Призывы футуристов вернуть слову свежесть и первоначальную, допонятийную материальность были связаны с разрушением ее чисто знаковой функции, с разрывом традиционной связи слова и смысла. Идея «самовитого слова» из «Пощечины общественному вкусу» предполагала понимание слова как новой вещи, непосредственное восприятие которой самоценно, т. е. не нуждается еще и в представлении обозначаемого им предмета. При этом футуристы не делали особого акцента и на реальности чувства, которое также располагалось бы вне самого слова, в человеческой психике. Само наличие чувства еще не является алиби для этого искусства, ибо чувство может быть исключительно субъективным и обманчивым. Другими словами, задача не сводится к тому, чтобы искусство представляло реальность чувств. Это был бы только вариант идеалистического психологизма, характерный, например, для экспрессионистского проекта В. Кандинского, раскритикованного позднее в Институте художественной культуры (ИНХУК) и «ЛЕФе».
Речь шла, скорее, о трансгрессивном телесном опыте, превосходящем чувственные способности человека, который только частично может быть передан через миметические каналы языка. Собственно, заумь и демонстрировала нарушения и помехи на пути этой передачи. Именно в этом смысл заявлений футуристов о чувственности и материальности самого слова, отдельных букв и даже звуков. Слово провозглашается самодостаточным в том смысле, что является становящимся событием языка как социального явления. Вопрос только в том, как мы будем понимать эту социальную вещь в отношении, с одной стороны, к природным вещам, а с другой – к человеку.

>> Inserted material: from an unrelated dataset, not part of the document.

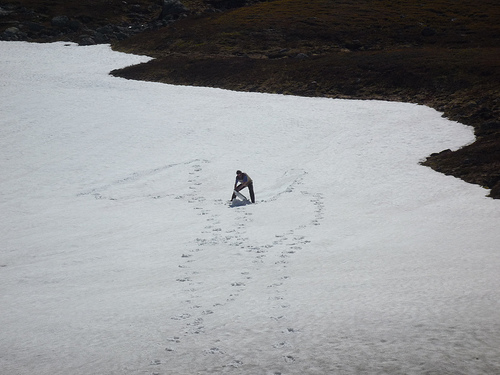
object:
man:
[231, 169, 257, 205]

Здесь у представителей русского футуризма и левого литературного авангарда имелись расхождения. Раскритиковав условность и фикциональность традиционного понимания вещи, ее фетишистский характер, футуристы колебались между идеей нового зрения и восприятия и своеобразным онтологизмом слова, буквы, почерка и футуристической книги как sui generis «новых вещей».
Причина этой двойственности – недостаточная философская база русского авангарда, отсутствие соответствующей их опытам отечественной философской традиции и довольно случайные, несистематические попытки привлечь для самоидентификации философскую теорию (от использования А. Крученых и М. Матюшиным идей П. Успенского до попытки Н. Горлова и Б. Арватова поставить на службу футуризму отдельные философские и эстетические положения марксизма).

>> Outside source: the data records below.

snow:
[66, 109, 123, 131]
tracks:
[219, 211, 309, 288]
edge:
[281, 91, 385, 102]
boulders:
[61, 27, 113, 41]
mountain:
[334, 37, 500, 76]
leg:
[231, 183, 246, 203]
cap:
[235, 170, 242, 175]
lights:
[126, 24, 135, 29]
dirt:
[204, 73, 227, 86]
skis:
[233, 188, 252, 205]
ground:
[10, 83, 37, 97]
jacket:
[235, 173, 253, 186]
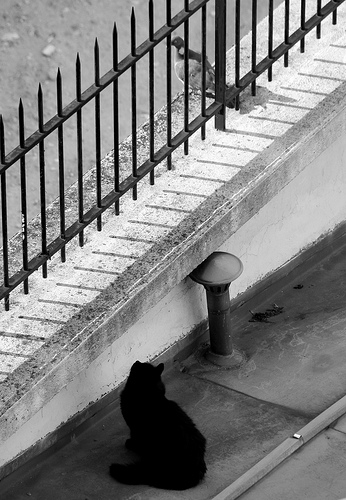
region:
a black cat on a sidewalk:
[113, 331, 212, 499]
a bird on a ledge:
[145, 24, 240, 136]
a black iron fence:
[16, 26, 210, 228]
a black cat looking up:
[109, 324, 191, 447]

Но даже у теоретиков и практиков «ЛЕФа» и «Нового ЛЕФа» расхождения эти не доходили до разрыва с общей авангардной стратегией, выраженной еще в ранних футуристических манифестах. Схожим образом и у формалистов, табуировавших вроде бы всю «содержательную» область искусства, интерес к его смыслу не исчерпывался статистическими подсчетами гласных и согласных звуков, звуковых повторов и т. д. По Шкловскому, подлинное искусство вообще и авангардное особенно производит свой артефакт, вырывая с помощью приема остранения восприятие из автоматизма повседневной жизни и возвращая знаку полноценное чувственное ощущение, например «каменность камня».

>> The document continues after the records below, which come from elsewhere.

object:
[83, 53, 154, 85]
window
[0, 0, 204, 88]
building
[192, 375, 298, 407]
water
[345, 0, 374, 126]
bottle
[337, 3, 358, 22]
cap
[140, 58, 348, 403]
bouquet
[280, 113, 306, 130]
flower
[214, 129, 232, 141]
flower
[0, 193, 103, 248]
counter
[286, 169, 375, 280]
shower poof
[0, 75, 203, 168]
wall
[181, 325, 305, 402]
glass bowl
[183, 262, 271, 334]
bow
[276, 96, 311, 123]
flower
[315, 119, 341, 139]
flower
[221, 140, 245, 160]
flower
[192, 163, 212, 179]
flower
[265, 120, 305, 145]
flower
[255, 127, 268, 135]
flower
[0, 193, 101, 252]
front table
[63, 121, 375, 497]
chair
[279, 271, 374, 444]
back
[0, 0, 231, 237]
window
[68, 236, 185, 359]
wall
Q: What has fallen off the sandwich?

В этой интуиции также присутствует упомянутая двусмысленность в понимании вещи[149], разрешение которой возможно на пути осознания приема остранения как внутренней характеристики самой критической работы, претендующей на спасение произведения в актуальном времени восприятия и критики (В. Беньямин)[150].
Прием остранения понимается при этом как уникальное и сингулярное событие каждого конкретного произведения, т. е. феномен не структурного, а произведенческого порядка. Он выступает одновременно и как принцип критики, и как характеристика литературного произведения. Цели критического текста в этом смысле совпадают с целями анализируемого литературного произведения: в обоих случаях речь идет о различных «способах увеличения ощущения вещи» (В. Шкловский)[151] как символического восстановления упомянутой выше утраты[152].